Alltäglicher Antisemitismus: Was Juden in Deutschland alles ertragen müssen
Hakenkreuze, Hitlergruß, zerrissene Porträts – am Holocaust-Gedenktag kam es zu zahlreichen antisemitischen Vorfällen. Ein Überblick von Julius Betschka
Nachtrag zum Holocaust-Gedenktag: Jeder fünfte Deutsche findet laut einer repräsentativen Umfrage des Meinungsforschungsinstitutes YouGov, es werde zu viel des Holocausts gedacht. Versprochen: Wir werden Sie damit nicht in Ruhe lassen. Wir werden schon gar nicht aufhören, Fälle von Antisemitismus und Israelhass öffentlich zu machen.

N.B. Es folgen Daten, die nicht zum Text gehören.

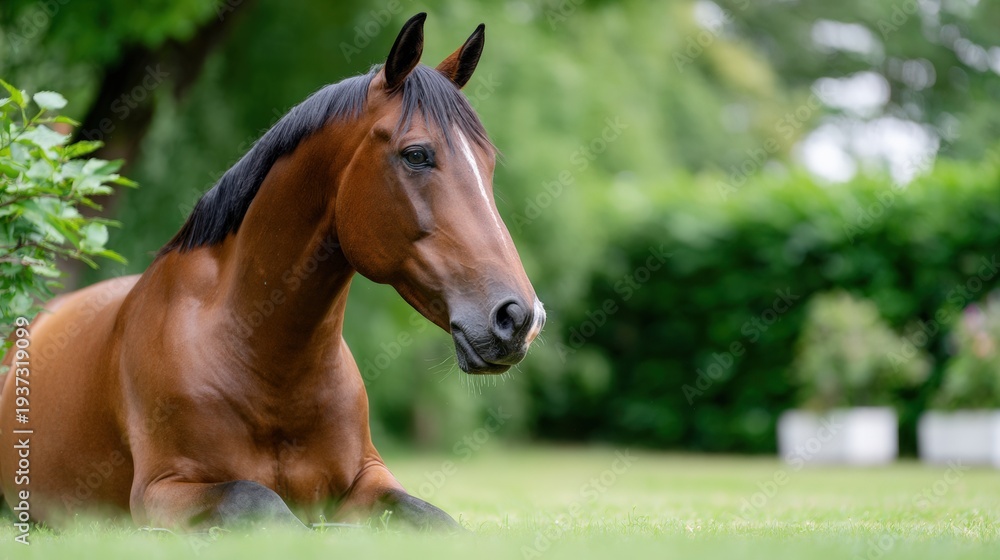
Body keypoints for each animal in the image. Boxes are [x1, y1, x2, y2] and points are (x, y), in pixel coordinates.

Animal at [0, 13, 544, 531]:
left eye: (488, 163)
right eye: (416, 154)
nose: (520, 318)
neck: (263, 359)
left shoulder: (370, 479)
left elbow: (432, 518)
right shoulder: (163, 492)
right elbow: (261, 503)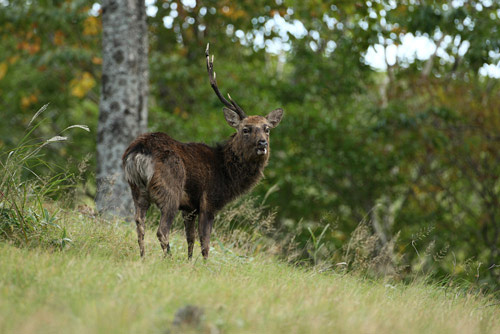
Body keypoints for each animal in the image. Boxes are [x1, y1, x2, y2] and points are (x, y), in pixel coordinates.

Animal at [122, 43, 284, 258]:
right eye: (246, 129)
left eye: (267, 128)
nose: (262, 144)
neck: (227, 174)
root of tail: (138, 151)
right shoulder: (209, 201)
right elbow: (205, 243)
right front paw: (203, 264)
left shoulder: (189, 208)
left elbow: (190, 239)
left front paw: (190, 262)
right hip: (170, 189)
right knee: (161, 230)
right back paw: (168, 259)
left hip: (136, 189)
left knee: (139, 224)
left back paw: (143, 257)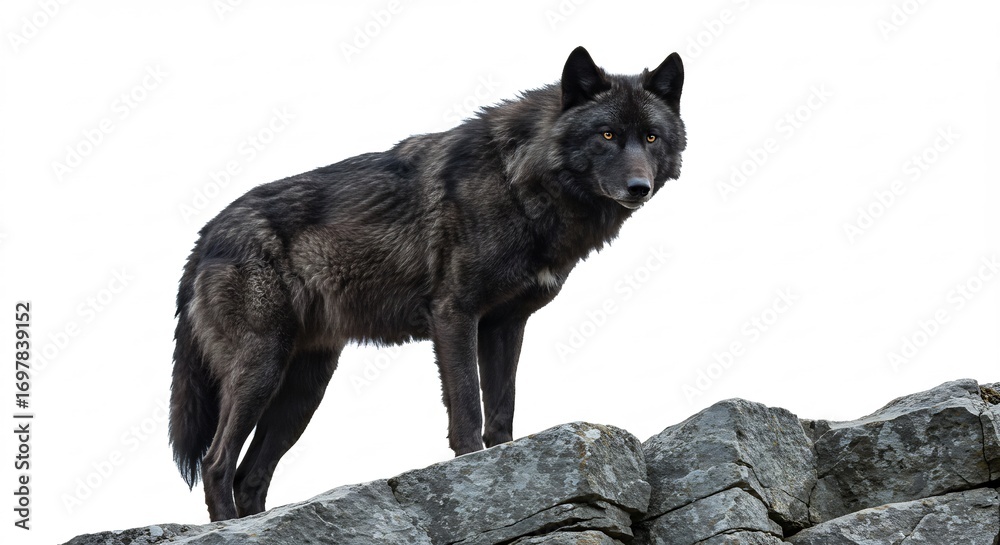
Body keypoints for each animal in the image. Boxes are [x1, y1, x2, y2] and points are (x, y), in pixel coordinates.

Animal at [169, 46, 686, 521]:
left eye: (651, 137)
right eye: (607, 135)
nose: (638, 187)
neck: (517, 180)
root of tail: (206, 234)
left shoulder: (504, 325)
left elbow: (501, 415)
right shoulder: (454, 315)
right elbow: (468, 411)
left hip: (302, 392)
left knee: (250, 476)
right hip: (262, 370)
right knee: (217, 463)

Was Juden in Deutschland täglich ertragen müssen? Ein Einblick:
1) Am Montag wurde ein Video öffentlich, dass einen antisemitischen Vorfall in der U1 zeigt. In dem Video ist zu sehen, wie ein Mann lautstark erklärt, Israel habe „Millionen Menschen getötet”. Der Mossad würde die Organe junger Männer an Reiche verkaufen. Hitler sei „nicht nur schlecht“ gewesen. Zwei Menschen diskutieren, die anderen Fahrgäste schauen weg.
2) Tagesspiegel-Leser Malte Schümann wartet seit zwei Wochen auf eine Reaktion der Berliner Polizei. Er hatte mehrere antisemitische „Witze“ angezeigt. Auf einem Internetportal, das fälschlicherweise „Witze-Paradies“ heißt, findet man mehrere solcher Sprüche. Einer handelt etwa davon, warum man mit einer Gasleitung gut Juden vergasen könne. Geschmacklos, volksverhetzend.
3) Überreste einer Tagesspiegel-Ausgabe vom Sonntag sind am Holocaust-Gedenktag in einer Werbevitrine am U-Bahnhof Frankfurter Allee aufgetaucht. Jemand hatte die Gesichter von Holocaust-Überlebenden zerrissen und in den Glaskasten gestopft. Nach einem Hinweis hat die BVG sofort reagiert, alles entfernt. Danke für die schnelle Reaktion!
4) Im sächsischen Pirna wurde am Holocaustgedenktag bei einer Veranstaltung der Hitlergruß gezeigt. Die Polizisten vor Ort nahmen keine Anzeige auf. Erst als der Fall öffentlich wurde, reagierte die Polizei.
5) Noch einmal Sachsen: In Leipzig haben Unbekannte am Tag der Befreiung von Auschwitz eine Israel-Fahne auf einen 30 Meter hohen Fabrikschornstein montiert. Die Feuerwehr holte die Fahne runter, die Polizei ermittelt wegen Volksverhetzung.
6) In Hannover ist auf einem Mahnmal für das Konzentrationslager im Stadtteil Ahlem eine Gedenktafel beschädigt worden. Unbekannte hatten in der Nacht ein Hakenkreuz eingeritzt.